Aim of the exercise
For each line in the data below that has the word "Kongres", copy that line.

Provided entries
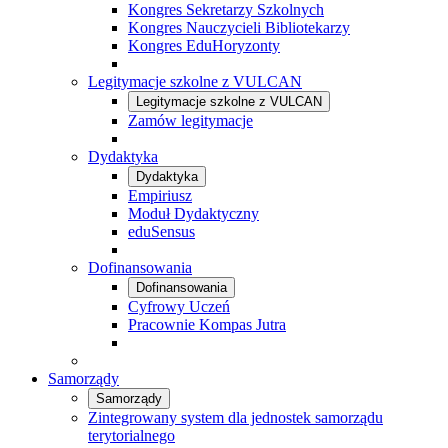
Kongres Sekretarzy Szkolnych
Kongres Nauczycieli Bibliotekarzy
Kongres EduHoryzonty
Legitymacje szkolne z VULCAN
Legitymacje szkolne z VULCAN
Zamów legitymacje
Dydaktyka
Dydaktyka
Empiriusz
Moduł Dydaktyczny
eduSensus
Dofinansowania
Dofinansowania
Cyfrowy Uczeń
Pracownie Kompas Jutra
Samorządy
Samorządy
Zintegrowany system dla jednostek samorządu
terytorialnego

Reply
Kongres Sekretarzy Szkolnych
Kongres Nauczycieli Bibliotekarzy
Kongres EduHoryzonty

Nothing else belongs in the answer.